The footsteps were getting closer.

Ivan was dead. Her body was a weapon. She could kill whoever approached, but … Unbidden, Huma drifted across her mind’s eye. The way she draped herself across furniture. The way she moved. Lada tried to recall everything about it, because Huma had been a weapon just as much as Lada was.

Lada picked up a knife where it lay next to her boots, holding it hidden behind her back. And then she let her tunic fall as three men appeared at the opposite end of the stream. Their tense grips on their weapons relaxed as their jaws dropped in shock.

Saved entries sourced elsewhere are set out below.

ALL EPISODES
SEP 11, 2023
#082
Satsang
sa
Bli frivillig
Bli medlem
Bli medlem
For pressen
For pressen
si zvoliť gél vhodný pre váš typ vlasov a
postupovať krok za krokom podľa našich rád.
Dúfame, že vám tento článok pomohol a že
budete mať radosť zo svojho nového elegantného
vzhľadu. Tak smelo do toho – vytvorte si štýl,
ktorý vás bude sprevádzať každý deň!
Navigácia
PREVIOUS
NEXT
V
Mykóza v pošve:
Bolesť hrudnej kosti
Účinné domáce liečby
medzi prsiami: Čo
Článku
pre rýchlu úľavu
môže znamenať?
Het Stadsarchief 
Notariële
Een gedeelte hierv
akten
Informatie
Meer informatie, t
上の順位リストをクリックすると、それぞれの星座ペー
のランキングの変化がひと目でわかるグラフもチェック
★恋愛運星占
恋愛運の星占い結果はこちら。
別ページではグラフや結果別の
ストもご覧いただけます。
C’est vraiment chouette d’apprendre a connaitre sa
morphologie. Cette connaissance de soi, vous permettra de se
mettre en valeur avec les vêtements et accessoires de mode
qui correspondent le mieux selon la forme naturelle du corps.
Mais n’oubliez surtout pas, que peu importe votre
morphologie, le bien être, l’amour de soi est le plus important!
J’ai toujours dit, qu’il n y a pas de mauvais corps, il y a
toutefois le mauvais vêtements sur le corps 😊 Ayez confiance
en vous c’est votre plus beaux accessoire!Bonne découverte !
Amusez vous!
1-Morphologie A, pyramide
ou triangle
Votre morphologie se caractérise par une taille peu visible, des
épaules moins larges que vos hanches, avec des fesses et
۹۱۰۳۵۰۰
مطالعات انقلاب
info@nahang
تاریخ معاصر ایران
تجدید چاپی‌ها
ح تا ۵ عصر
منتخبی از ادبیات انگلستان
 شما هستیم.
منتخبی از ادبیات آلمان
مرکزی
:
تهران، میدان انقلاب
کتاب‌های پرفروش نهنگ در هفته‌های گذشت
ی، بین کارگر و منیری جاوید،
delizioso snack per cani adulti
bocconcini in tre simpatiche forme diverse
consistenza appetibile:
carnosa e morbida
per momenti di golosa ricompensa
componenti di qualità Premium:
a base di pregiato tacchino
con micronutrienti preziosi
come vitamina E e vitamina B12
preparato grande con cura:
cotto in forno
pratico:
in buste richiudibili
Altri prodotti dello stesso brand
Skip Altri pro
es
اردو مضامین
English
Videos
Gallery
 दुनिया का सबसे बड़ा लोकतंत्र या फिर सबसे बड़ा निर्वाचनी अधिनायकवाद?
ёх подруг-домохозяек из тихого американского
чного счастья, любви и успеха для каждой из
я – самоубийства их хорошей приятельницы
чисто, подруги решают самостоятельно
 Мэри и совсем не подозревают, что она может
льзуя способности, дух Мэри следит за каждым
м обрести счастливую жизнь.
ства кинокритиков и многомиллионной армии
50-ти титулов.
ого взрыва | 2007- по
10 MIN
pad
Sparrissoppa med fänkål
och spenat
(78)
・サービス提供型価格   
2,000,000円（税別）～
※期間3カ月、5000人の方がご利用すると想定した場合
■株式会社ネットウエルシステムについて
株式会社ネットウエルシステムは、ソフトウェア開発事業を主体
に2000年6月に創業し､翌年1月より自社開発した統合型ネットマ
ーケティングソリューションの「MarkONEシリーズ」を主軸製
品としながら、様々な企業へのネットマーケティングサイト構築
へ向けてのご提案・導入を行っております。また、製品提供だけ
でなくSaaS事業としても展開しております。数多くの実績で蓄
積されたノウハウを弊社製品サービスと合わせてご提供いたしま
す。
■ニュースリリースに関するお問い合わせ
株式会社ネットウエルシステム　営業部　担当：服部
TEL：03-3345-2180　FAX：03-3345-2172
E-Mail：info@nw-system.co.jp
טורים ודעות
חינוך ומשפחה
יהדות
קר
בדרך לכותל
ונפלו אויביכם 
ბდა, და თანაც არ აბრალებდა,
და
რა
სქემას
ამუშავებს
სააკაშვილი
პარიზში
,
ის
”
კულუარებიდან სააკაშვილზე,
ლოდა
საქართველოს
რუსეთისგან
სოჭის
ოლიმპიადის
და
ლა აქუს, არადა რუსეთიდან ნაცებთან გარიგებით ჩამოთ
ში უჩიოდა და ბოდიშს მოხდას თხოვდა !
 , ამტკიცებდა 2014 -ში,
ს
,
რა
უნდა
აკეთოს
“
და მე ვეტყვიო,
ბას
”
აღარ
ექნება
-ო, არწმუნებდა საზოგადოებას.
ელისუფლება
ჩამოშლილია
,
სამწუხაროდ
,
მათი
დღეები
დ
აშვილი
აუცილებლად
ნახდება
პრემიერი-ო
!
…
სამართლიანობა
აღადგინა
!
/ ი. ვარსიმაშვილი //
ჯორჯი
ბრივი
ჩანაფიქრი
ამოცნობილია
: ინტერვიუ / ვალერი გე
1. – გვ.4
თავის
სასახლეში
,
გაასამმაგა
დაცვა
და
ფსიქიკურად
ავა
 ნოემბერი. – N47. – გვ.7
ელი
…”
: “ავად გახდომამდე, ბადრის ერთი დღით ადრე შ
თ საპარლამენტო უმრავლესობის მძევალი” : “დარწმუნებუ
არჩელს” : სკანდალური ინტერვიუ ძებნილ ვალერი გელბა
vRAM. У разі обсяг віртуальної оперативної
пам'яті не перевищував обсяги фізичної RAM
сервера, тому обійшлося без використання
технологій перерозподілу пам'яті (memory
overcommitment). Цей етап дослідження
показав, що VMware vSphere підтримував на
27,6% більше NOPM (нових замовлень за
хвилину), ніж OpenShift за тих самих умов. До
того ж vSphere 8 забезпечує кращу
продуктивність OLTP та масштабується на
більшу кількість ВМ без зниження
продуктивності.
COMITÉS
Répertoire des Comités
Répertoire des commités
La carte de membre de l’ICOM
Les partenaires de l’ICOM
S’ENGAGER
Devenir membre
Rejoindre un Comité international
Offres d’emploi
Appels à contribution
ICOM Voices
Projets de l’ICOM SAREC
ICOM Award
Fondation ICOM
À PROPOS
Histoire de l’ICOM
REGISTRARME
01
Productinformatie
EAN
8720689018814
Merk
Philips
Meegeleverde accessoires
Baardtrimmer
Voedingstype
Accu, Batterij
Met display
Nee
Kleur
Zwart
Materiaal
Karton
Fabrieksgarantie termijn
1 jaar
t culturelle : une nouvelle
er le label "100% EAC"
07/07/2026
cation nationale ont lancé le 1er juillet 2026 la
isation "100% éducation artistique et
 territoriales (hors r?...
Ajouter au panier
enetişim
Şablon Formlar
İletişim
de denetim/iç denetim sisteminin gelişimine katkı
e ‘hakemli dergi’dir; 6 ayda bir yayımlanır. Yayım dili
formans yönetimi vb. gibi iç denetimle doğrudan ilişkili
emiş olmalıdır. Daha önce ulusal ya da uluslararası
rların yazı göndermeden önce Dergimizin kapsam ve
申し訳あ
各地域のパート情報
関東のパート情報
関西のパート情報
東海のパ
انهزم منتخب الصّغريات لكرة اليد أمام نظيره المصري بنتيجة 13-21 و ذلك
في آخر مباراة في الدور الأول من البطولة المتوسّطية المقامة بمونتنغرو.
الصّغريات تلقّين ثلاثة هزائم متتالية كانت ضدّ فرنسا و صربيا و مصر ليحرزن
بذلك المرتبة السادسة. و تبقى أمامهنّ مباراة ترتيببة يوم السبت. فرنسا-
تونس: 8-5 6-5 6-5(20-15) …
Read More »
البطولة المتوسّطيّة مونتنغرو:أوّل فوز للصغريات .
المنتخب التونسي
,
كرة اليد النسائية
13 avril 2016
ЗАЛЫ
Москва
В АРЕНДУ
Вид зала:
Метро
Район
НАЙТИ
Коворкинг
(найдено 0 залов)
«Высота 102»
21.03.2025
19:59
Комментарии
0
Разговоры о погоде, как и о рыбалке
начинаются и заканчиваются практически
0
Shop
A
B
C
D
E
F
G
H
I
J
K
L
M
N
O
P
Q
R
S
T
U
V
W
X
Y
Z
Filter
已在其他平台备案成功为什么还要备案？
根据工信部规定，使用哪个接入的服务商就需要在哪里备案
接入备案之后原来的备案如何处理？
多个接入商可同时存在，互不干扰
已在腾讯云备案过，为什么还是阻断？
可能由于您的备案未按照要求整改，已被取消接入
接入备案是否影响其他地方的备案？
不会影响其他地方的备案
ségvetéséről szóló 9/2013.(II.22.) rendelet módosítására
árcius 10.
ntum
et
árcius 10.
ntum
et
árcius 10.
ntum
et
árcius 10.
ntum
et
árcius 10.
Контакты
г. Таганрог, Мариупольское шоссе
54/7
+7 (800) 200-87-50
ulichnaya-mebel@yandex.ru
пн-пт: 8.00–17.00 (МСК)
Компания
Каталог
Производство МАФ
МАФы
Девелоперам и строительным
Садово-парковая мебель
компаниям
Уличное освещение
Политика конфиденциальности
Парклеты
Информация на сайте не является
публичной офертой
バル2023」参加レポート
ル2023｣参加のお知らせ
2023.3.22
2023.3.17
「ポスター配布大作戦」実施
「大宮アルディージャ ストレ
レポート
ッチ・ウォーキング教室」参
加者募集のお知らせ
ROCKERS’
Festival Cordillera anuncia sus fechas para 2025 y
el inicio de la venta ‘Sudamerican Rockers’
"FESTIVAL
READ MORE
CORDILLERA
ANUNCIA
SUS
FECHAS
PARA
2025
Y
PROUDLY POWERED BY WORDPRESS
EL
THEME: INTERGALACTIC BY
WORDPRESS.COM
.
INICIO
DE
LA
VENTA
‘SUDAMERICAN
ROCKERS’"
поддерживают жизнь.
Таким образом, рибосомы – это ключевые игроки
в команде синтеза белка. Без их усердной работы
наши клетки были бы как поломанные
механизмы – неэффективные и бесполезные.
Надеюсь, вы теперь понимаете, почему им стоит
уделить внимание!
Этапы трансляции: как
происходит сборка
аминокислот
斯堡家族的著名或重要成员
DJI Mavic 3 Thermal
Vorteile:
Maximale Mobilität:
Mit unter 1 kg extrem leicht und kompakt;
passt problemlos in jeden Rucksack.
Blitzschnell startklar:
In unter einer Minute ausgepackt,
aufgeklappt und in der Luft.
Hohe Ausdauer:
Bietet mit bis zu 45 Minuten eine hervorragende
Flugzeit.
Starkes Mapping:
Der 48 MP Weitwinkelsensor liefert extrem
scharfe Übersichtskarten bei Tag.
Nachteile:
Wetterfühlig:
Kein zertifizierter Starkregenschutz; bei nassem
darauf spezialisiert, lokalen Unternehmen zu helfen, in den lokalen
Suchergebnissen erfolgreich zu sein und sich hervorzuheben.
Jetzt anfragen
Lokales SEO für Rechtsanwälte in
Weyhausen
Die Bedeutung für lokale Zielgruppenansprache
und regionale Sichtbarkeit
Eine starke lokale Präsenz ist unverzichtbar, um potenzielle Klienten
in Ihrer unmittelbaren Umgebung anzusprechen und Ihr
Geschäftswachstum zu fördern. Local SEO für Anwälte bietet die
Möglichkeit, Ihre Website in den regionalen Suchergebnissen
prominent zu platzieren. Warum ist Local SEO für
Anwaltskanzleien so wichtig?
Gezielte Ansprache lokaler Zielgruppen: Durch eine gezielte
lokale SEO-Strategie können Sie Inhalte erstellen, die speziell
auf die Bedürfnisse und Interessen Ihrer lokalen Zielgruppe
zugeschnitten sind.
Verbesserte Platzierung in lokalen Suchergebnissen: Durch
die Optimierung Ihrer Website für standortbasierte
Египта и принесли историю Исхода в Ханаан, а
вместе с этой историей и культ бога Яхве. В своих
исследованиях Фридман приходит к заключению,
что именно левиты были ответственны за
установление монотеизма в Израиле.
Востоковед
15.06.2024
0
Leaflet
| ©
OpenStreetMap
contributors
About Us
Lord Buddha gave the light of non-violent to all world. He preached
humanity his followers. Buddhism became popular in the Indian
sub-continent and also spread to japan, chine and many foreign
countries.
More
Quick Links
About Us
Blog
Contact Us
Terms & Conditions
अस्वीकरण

“Oh!” Lada squealed, a poor imitation of what she thought a girl would sound like in this circumstance. She drew one arm across her unwieldy breasts.

One of the men averted his eyes, blushing. The other two had no such decency. “What are you doing here?” one of them asked, a puzzled smile on his face.

“I …” Lada leaned down, picking up her tunic and hiding the knife beneath it. “I live there”—she gestured vaguely to her right—“and I was washing.”

“You should not be here.” The blushing soldier looked behind himself at something she could not see. “There are a lot more men coming.”

“Oh! Oh no.” Lada gathered up her trousers and her boots, feigning embarrassed clumsiness. She was grateful she had not put her trousers back on. Bundled as they were, it was not obvious that she did not have skirts.

“Go home,” the man said, his voice tense but gentle.

The leering soldier grinned even bigger. “We will visit you after we take care of some trouble.”